** BEGIN Data excerpts **
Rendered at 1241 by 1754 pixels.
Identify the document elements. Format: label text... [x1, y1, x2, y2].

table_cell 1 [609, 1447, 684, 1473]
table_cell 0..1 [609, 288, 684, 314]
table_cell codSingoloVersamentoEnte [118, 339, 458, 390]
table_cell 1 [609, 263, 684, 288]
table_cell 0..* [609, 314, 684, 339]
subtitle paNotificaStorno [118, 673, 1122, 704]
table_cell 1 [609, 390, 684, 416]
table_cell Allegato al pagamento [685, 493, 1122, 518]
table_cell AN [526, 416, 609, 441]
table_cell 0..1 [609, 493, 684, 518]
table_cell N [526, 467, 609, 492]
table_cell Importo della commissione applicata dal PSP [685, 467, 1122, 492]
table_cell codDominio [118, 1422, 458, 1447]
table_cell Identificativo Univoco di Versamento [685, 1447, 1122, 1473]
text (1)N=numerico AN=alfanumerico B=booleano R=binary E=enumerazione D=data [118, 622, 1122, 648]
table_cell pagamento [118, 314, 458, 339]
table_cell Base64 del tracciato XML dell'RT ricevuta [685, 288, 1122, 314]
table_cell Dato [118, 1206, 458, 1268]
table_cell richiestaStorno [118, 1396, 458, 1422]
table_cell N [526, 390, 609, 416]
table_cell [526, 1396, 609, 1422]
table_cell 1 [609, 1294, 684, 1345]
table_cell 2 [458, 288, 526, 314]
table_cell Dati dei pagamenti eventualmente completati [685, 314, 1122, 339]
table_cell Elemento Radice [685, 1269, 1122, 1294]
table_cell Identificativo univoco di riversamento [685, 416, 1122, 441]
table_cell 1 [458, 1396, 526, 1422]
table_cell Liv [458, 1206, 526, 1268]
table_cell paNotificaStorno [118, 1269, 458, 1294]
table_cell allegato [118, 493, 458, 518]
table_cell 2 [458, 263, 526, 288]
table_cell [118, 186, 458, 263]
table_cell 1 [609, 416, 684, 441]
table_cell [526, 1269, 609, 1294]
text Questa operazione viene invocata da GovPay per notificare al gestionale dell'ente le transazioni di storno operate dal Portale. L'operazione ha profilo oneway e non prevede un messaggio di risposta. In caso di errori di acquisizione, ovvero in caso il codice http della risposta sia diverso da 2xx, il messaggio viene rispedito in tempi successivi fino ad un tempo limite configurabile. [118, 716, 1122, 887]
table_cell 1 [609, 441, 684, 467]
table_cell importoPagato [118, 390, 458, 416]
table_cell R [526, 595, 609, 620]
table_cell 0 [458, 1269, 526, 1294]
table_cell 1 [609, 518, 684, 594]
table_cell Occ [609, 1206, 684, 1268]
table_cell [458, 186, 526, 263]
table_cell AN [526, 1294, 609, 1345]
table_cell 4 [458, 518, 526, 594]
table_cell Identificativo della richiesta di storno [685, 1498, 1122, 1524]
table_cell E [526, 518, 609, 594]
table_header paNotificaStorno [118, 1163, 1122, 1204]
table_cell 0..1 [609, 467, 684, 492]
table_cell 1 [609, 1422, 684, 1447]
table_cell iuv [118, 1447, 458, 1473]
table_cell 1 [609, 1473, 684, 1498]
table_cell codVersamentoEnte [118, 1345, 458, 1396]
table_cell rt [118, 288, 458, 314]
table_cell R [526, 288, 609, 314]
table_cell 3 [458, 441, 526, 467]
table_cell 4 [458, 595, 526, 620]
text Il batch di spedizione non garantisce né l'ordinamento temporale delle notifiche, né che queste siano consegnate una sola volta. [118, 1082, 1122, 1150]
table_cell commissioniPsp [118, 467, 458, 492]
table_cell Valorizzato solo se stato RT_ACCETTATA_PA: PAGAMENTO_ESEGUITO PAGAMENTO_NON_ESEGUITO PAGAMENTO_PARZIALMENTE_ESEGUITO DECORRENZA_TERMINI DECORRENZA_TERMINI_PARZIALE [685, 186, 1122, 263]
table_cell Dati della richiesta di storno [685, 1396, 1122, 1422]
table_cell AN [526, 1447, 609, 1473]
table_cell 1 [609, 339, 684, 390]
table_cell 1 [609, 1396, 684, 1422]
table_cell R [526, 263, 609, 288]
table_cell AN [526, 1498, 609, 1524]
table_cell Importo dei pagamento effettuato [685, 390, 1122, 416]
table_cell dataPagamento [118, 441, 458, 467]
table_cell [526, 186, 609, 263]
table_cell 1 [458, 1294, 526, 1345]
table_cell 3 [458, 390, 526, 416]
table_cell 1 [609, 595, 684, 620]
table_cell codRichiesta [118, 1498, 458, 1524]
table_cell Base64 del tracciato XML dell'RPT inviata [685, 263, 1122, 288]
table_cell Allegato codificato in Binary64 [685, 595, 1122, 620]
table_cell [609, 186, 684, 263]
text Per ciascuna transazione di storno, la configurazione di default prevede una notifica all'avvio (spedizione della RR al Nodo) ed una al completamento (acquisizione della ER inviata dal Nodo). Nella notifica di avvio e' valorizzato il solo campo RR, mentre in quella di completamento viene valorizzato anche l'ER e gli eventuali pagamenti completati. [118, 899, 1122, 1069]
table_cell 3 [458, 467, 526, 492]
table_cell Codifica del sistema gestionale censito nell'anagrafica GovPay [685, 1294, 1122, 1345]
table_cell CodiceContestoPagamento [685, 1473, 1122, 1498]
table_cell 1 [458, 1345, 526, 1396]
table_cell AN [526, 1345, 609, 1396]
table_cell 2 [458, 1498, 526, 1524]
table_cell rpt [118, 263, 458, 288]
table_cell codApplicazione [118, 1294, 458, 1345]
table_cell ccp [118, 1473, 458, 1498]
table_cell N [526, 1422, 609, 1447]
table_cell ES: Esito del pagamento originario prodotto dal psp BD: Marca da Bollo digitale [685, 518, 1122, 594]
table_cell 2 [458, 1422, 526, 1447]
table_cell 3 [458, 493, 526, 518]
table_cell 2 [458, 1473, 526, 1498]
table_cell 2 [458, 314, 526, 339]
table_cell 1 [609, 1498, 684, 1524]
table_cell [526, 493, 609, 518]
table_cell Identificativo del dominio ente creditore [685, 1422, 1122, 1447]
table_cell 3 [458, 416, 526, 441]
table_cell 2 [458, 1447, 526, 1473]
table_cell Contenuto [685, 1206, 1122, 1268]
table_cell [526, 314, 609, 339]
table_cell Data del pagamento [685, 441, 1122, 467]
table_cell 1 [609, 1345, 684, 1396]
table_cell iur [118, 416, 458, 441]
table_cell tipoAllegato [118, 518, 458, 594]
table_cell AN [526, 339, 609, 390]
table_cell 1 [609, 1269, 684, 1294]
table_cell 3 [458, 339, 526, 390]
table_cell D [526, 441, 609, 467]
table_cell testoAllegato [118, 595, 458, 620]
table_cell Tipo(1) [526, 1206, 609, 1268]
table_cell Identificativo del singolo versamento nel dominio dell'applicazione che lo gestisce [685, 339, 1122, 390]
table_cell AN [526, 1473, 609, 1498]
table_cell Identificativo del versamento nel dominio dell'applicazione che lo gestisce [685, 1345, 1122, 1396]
** END Data excerpts **
■ Given task ■
Rewrite the listing with every "paNotificaStorno" switched to "paNotificaAnnullamento", leaving everything else the same.

■ Solved problem ■
Rendered at 1241 by 1754 pixels.
Identify the document elements. Format: label text... [x1, y1, x2, y2].

table_cell 1 [609, 1447, 684, 1473]
table_cell 0..1 [609, 288, 684, 314]
table_cell codSingoloVersamentoEnte [118, 339, 458, 390]
table_cell 1 [609, 263, 684, 288]
table_cell 0..* [609, 314, 684, 339]
subtitle paNotificaAnnullamento [118, 673, 1122, 704]
table_cell 1 [609, 390, 684, 416]
table_cell Allegato al pagamento [685, 493, 1122, 518]
table_cell AN [526, 416, 609, 441]
table_cell 0..1 [609, 493, 684, 518]
table_cell N [526, 467, 609, 492]
table_cell Importo della commissione applicata dal PSP [685, 467, 1122, 492]
table_cell codDominio [118, 1422, 458, 1447]
table_cell Identificativo Univoco di Versamento [685, 1447, 1122, 1473]
text (1)N=numerico AN=alfanumerico B=booleano R=binary E=enumerazione D=data [118, 622, 1122, 648]
table_cell pagamento [118, 314, 458, 339]
table_cell Base64 del tracciato XML dell'RT ricevuta [685, 288, 1122, 314]
table_cell Dato [118, 1206, 458, 1268]
table_cell richiestaStorno [118, 1396, 458, 1422]
table_cell N [526, 390, 609, 416]
table_cell [526, 1396, 609, 1422]
table_cell 1 [609, 1294, 684, 1345]
table_cell 2 [458, 288, 526, 314]
table_cell Dati dei pagamenti eventualmente completati [685, 314, 1122, 339]
table_cell Elemento Radice [685, 1269, 1122, 1294]
table_cell Identificativo univoco di riversamento [685, 416, 1122, 441]
table_cell 1 [458, 1396, 526, 1422]
table_cell Liv [458, 1206, 526, 1268]
table_cell paNotificaAnnullamento [118, 1269, 458, 1294]
table_cell allegato [118, 493, 458, 518]
table_cell 2 [458, 263, 526, 288]
table_cell [118, 186, 458, 263]
table_cell 1 [609, 416, 684, 441]
table_cell [526, 1269, 609, 1294]
text Questa operazione viene invocata da GovPay per notificare al gestionale dell'ente le transazioni di storno operate dal Portale. L'operazione ha profilo oneway e non prevede un messaggio di risposta. In caso di errori di acquisizione, ovvero in caso il codice http della risposta sia diverso da 2xx, il messaggio viene rispedito in tempi successivi fino ad un tempo limite configurabile. [118, 716, 1122, 887]
table_cell 1 [609, 441, 684, 467]
table_cell importoPagato [118, 390, 458, 416]
table_cell R [526, 595, 609, 620]
table_cell 0 [458, 1269, 526, 1294]
table_cell 1 [609, 518, 684, 594]
table_cell Occ [609, 1206, 684, 1268]
table_cell [458, 186, 526, 263]
table_cell AN [526, 1294, 609, 1345]
table_cell 4 [458, 518, 526, 594]
table_cell Identificativo della richiesta di storno [685, 1498, 1122, 1524]
table_cell E [526, 518, 609, 594]
table_header paNotificaAnnullamento [118, 1163, 1122, 1204]
table_cell 0..1 [609, 467, 684, 492]
table_cell 1 [609, 1422, 684, 1447]
table_cell iuv [118, 1447, 458, 1473]
table_cell 1 [609, 1473, 684, 1498]
table_cell codVersamentoEnte [118, 1345, 458, 1396]
table_cell rt [118, 288, 458, 314]
table_cell R [526, 288, 609, 314]
table_cell 3 [458, 441, 526, 467]
table_cell 4 [458, 595, 526, 620]
text Il batch di spedizione non garantisce né l'ordinamento temporale delle notifiche, né che queste siano consegnate una sola volta. [118, 1082, 1122, 1150]
table_cell commissioniPsp [118, 467, 458, 492]
table_cell Valorizzato solo se stato RT_ACCETTATA_PA: PAGAMENTO_ESEGUITO PAGAMENTO_NON_ESEGUITO PAGAMENTO_PARZIALMENTE_ESEGUITO DECORRENZA_TERMINI DECORRENZA_TERMINI_PARZIALE [685, 186, 1122, 263]
table_cell Dati della richiesta di storno [685, 1396, 1122, 1422]
table_cell AN [526, 1447, 609, 1473]
table_cell 1 [609, 339, 684, 390]
table_cell 1 [609, 1396, 684, 1422]
table_cell R [526, 263, 609, 288]
table_cell AN [526, 1498, 609, 1524]
table_cell Importo dei pagamento effettuato [685, 390, 1122, 416]
table_cell dataPagamento [118, 441, 458, 467]
table_cell [526, 186, 609, 263]
table_cell 1 [458, 1294, 526, 1345]
table_cell 3 [458, 390, 526, 416]
table_cell 1 [609, 595, 684, 620]
table_cell codRichiesta [118, 1498, 458, 1524]
table_cell Base64 del tracciato XML dell'RPT inviata [685, 263, 1122, 288]
table_cell Allegato codificato in Binary64 [685, 595, 1122, 620]
table_cell [609, 186, 684, 263]
text Per ciascuna transazione di storno, la configurazione di default prevede una notifica all'avvio (spedizione della RR al Nodo) ed una al completamento (acquisizione della ER inviata dal Nodo). Nella notifica di avvio e' valorizzato il solo campo RR, mentre in quella di completamento viene valorizzato anche l'ER e gli eventuali pagamenti completati. [118, 899, 1122, 1069]
table_cell 3 [458, 467, 526, 492]
table_cell Codifica del sistema gestionale censito nell'anagrafica GovPay [685, 1294, 1122, 1345]
table_cell CodiceContestoPagamento [685, 1473, 1122, 1498]
table_cell 1 [458, 1345, 526, 1396]
table_cell AN [526, 1345, 609, 1396]
table_cell 2 [458, 1498, 526, 1524]
table_cell rpt [118, 263, 458, 288]
table_cell codApplicazione [118, 1294, 458, 1345]
table_cell ccp [118, 1473, 458, 1498]
table_cell N [526, 1422, 609, 1447]
table_cell ES: Esito del pagamento originario prodotto dal psp BD: Marca da Bollo digitale [685, 518, 1122, 594]
table_cell 2 [458, 1422, 526, 1447]
table_cell 3 [458, 493, 526, 518]
table_cell 2 [458, 1473, 526, 1498]
table_cell 2 [458, 314, 526, 339]
table_cell 1 [609, 1498, 684, 1524]
table_cell [526, 493, 609, 518]
table_cell Identificativo del dominio ente creditore [685, 1422, 1122, 1447]
table_cell 3 [458, 416, 526, 441]
table_cell 2 [458, 1447, 526, 1473]
table_cell Contenuto [685, 1206, 1122, 1268]
table_cell [526, 314, 609, 339]
table_cell Data del pagamento [685, 441, 1122, 467]
table_cell 1 [609, 1345, 684, 1396]
table_cell iur [118, 416, 458, 441]
table_cell tipoAllegato [118, 518, 458, 594]
table_cell AN [526, 339, 609, 390]
table_cell 1 [609, 1269, 684, 1294]
table_cell 3 [458, 339, 526, 390]
table_cell D [526, 441, 609, 467]
table_cell testoAllegato [118, 595, 458, 620]
table_cell Tipo(1) [526, 1206, 609, 1268]
table_cell Identificativo del singolo versamento nel dominio dell'applicazione che lo gestisce [685, 339, 1122, 390]
table_cell AN [526, 1473, 609, 1498]
table_cell Identificativo del versamento nel dominio dell'applicazione che lo gestisce [685, 1345, 1122, 1396]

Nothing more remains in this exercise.